To nie koniec złych danych, bo pesymizmem powiało też z największej gospodarki strefy euro. Niemieckie PMI dla sektora usług wprawdzie wzrosło z 52,1 do 52,6, ale dla przemysłu – który miał wyciągać strefę euro z kryzysu – spadło z 48 do 46,3 – i to jest największy miesięczny spadek od lipca 2009 r. Niemcy eksportują towary, które ludzie chcą kupować, kiedy koniunktura jest dobra, ale z których rezygnują, gdy nadchodzą niepokojące sygnały, i taką sytuację mamy teraz – komentuje Chris Williamson, główny ekonomista sporządzającej indeks PMI firmy Markit. W szczególności słabo wygląda sprzedaż na południu Europy, co powoduje, że problemy peryferii strefy euro przenoszą się do jej jądra – dodaje. W efekcie mocno spadały wczoraj giełdy – londyńska o niespełna 2 proc., paryska o niemal 2,5, a frankfurcka – o prawie 3.
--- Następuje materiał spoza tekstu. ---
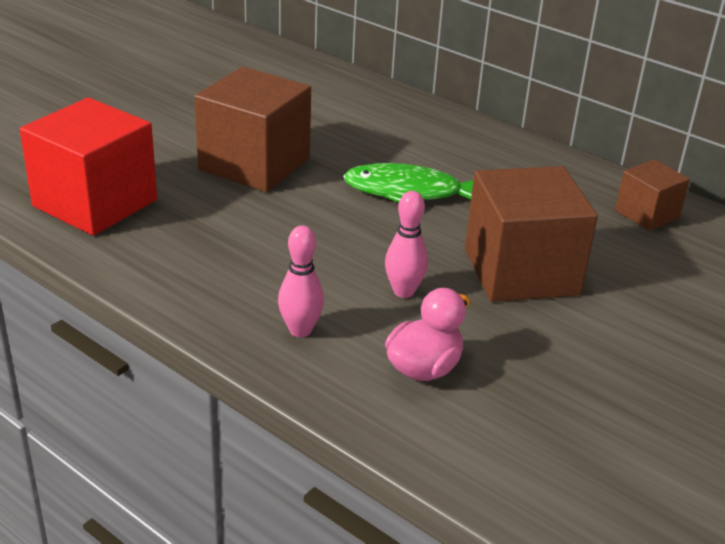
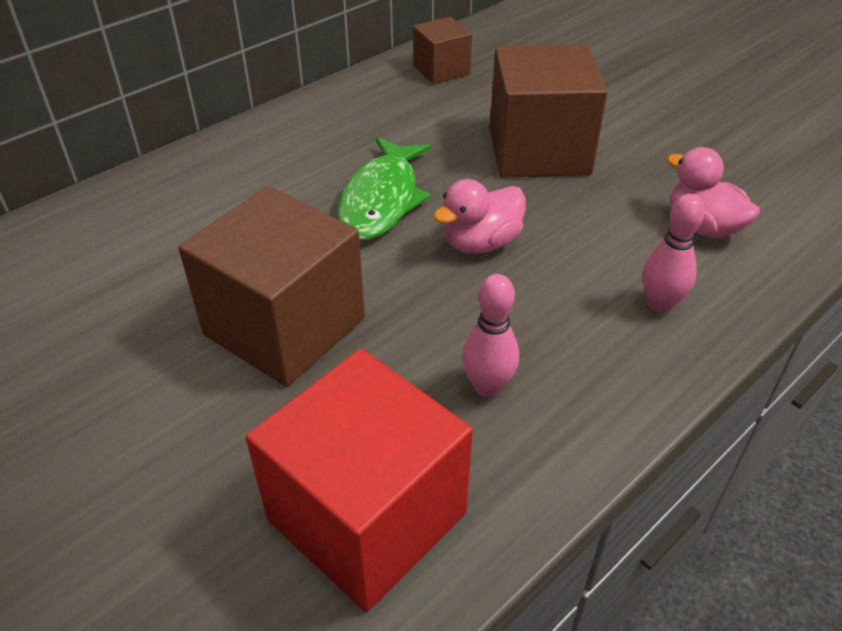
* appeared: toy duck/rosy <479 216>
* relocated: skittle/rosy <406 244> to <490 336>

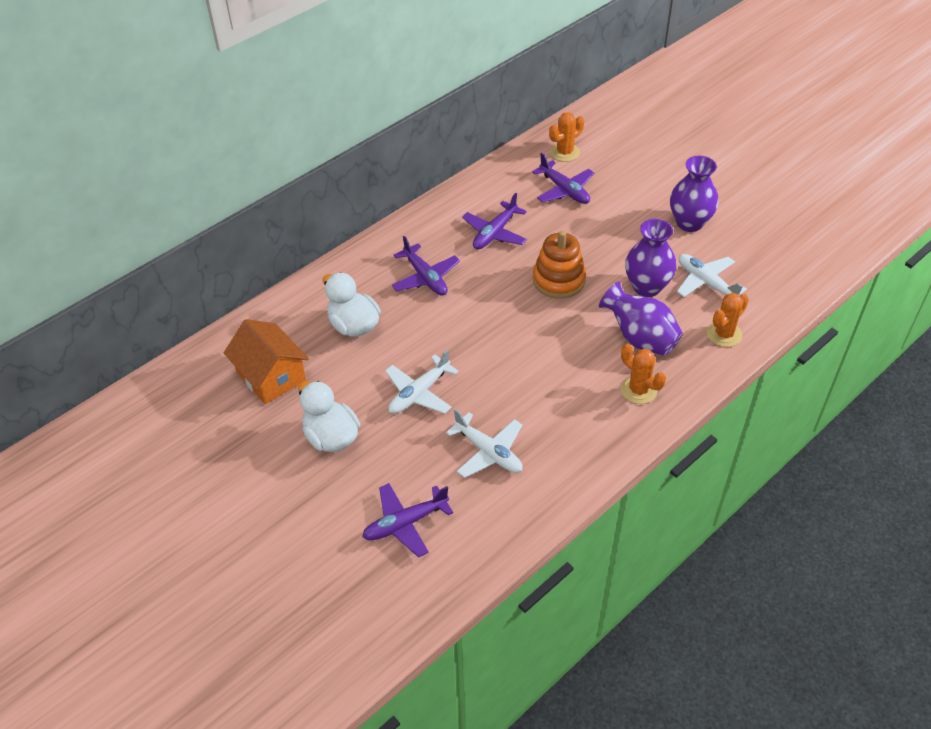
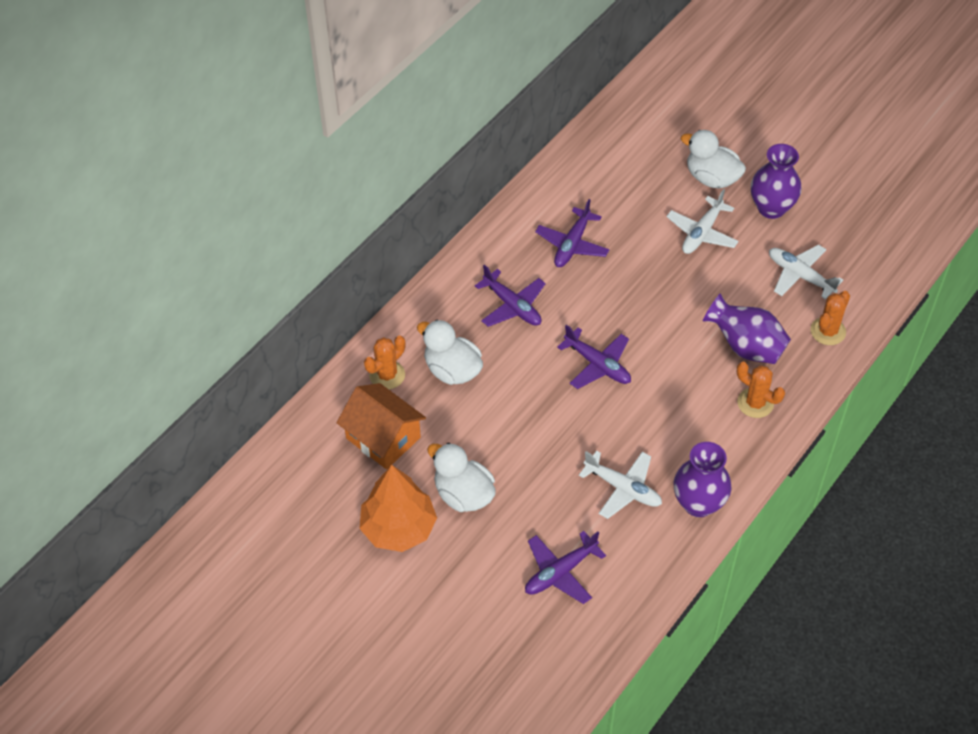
* appeared: toy tree/orange <398 508>
* relocated: saguaro cactus/orange <566 137> to <384 362>
* relocated: aeroplane/royal purple <563 178> to <594 357>
* relocated: aeroplane/snow-white <422 381> to <702 221>
* relocated: tall vase/royal purple <651 258> to <702 479>
* appeared: toy duck/snow-white <713 159>
* missing: stacking rings/orange <559 265>

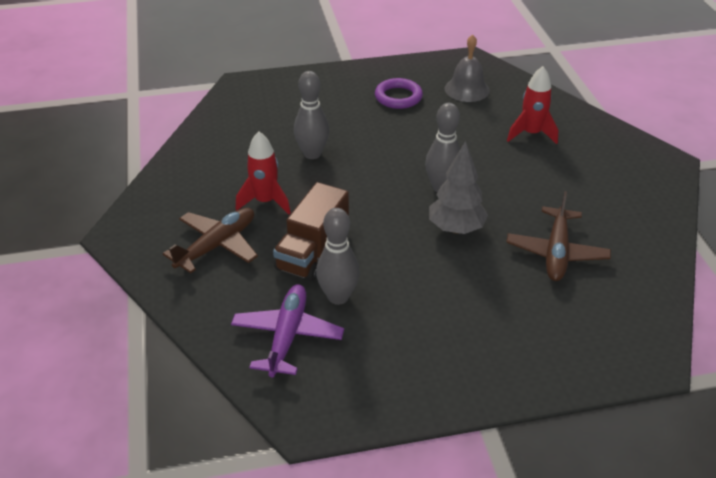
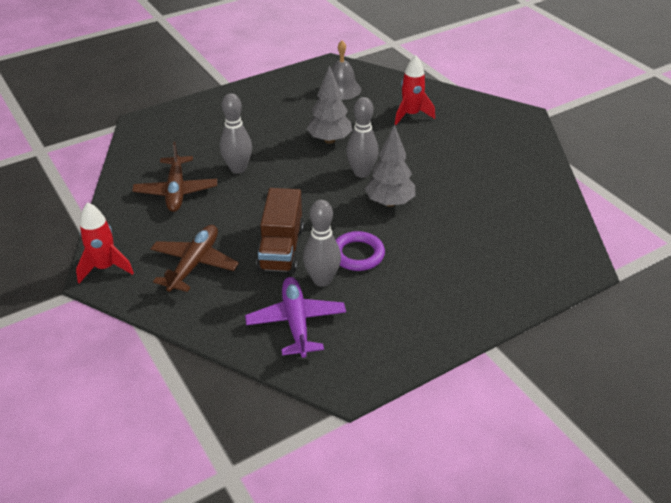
* relocated: rocket/crimson <263 172> to <105 242>
* relocated: aeroplane/russet <558 236> to <174 177>
* appeared: toy tree/gray <329 104>
* relocated: ring/royal purple <399 93> to <360 251>

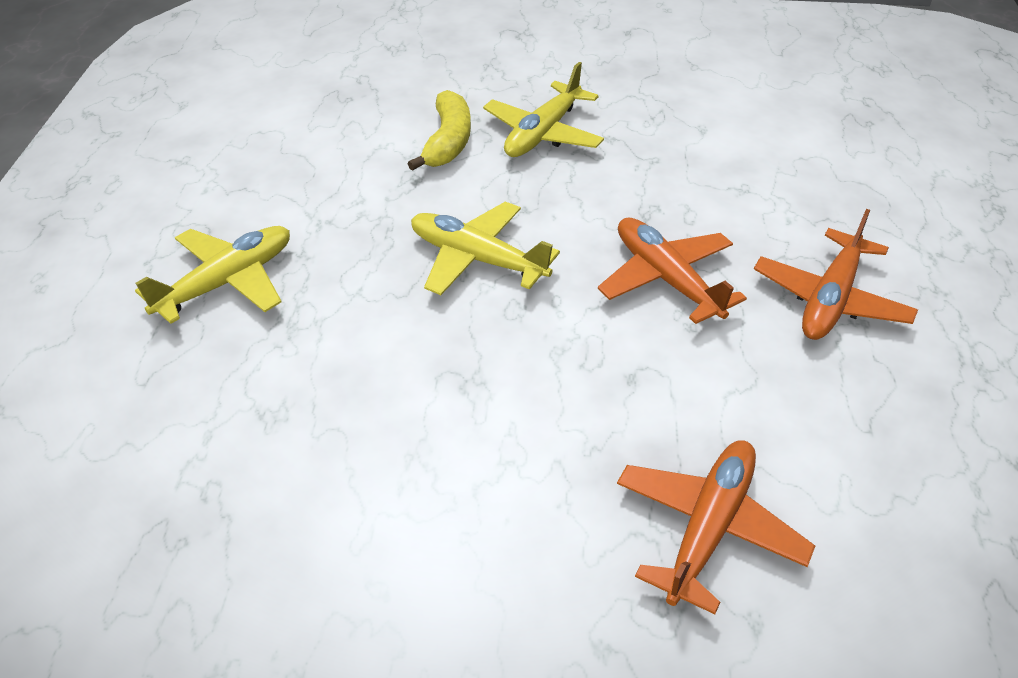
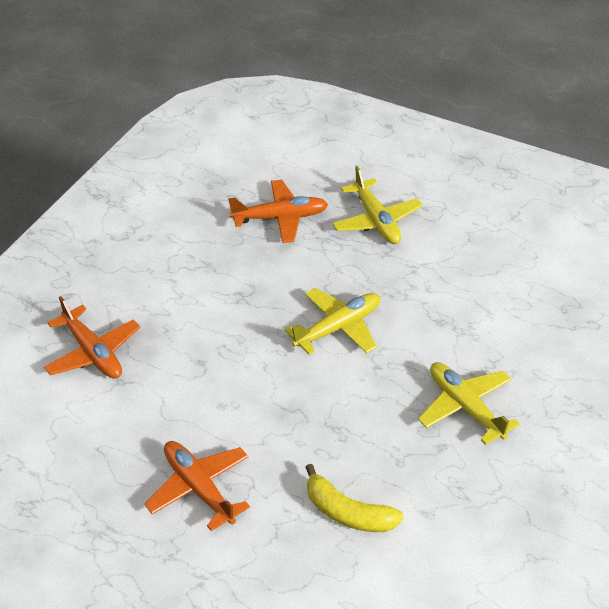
* relocated: aeroplane/orange <672 270> to <278 211>
* relocated: banana fruit/golden <439 130> to <354 498>

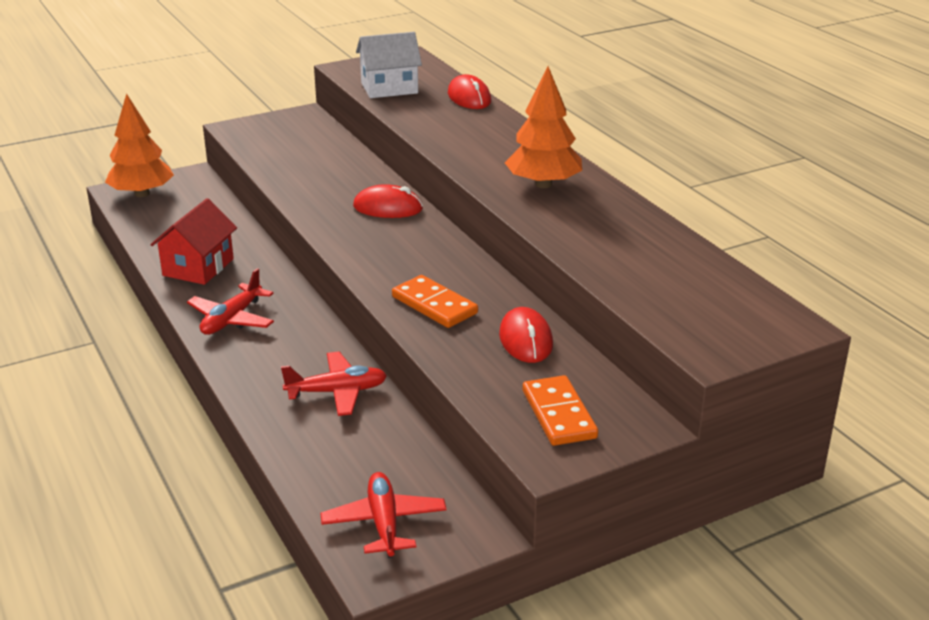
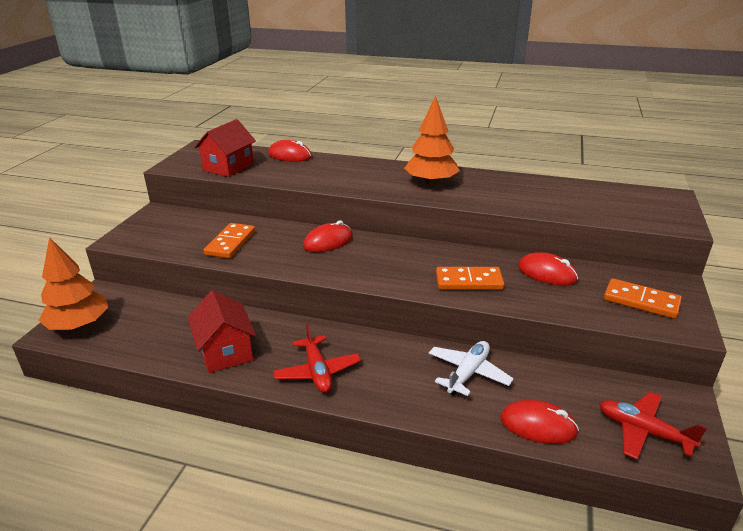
* colour: house/snow-white <389 65> to house/crimson <225 148>
* appeared: domino piece/orange <229 240>
* colour: aeroplane/crimson <334 384> to aeroplane/snow-white <471 368>
* appeared: PC mouse/crimson <539 422>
Negatywnym nastrojom wśród przedsiębiorców i inwestorów trudno się dziwić, bo problemem państw strefy euro jest już nie tylko gospodarka, ale i polityka, czego nie było w pierwszych latach kryzysu. We Francji prezydent Nicolas Sarkozy może przegrać walkę o drugą kadencję z socjalistą Francois Hollande’em, który zapowiada renegocjowanie unijnego paktu fiskalnego i stymulowanie wzrostu gospodarczego większymi wydatkami. W Holandii z powodu różnicy zdań w sprawie programu oszczędnościowego upadł w miniony weekend rząd, co oznacza, że kraj – jeden z ostatnich w UE z ratingiem AAA – na kilka miesięcy zatrzyma konsolidację finansów. Za niespełna dwa tygodnie w Grecji odbędą się przedterminowe wybory i wątpliwe jest, czy partie, które uzgodniły z Brukselą plan pomocowy, będą miały większość w parlamencie. Pakt fiskalny mogą odrzucić także Irlandczycy, którzy 31 marca będą nad nim głosować w referendum. Wreszcie powodem do niepokoju jest Hiszpania, gdzie rząd Mariano Rajoya wprawdzie próbuje wprowadzać reformy mające zmniejszyć rekordowe bezrobocie, ale spotyka się to z protestami społecznymi.
Spadek PMI dla przemysłu strefy euro to nie jest dobra wiadomość dla polskich firm eksportowych. Na ten rynek trafia bowiem 55 proc. naszych produktów wysyłanych za granicę. Najbardziej odczują to producenci powiązani z rynkiem niemieckim, który boleśnie odczuwa spowolnienie gospodarcze w krajach Azji Wschodniej – mówi DGP Aleksandra Świątkowska, ekonomistka BOŚ. Dotknie to także firmy produkujące na rynki peryferyjne strefy euro, czyli głównie producentów aut.
Reklama
Dane o indeksach PMI sugerują, że tempo wzrostu polskiego eksportu może w kolejnych miesiącach spaść z 6,2 proc. rok do roku odnotowanych w lutym poniżej zera – twierdzi Adam Czerniak, ekonomista Kredyt Banku.
Problem strefy to przede wszystkim problem naszych producentów podzespołów dla tamtejszych urządzeń oraz dóbr niepierwszej potrzeby. Na drugim biegunie są producenci żywności i innych towarów szybko zbywalnych. Im ciągle sprzyja stosunkowo słaby złoty, co powoduje, że żywność z Polski nie tylko konkuruje wysoką jakością, lecz także ceną.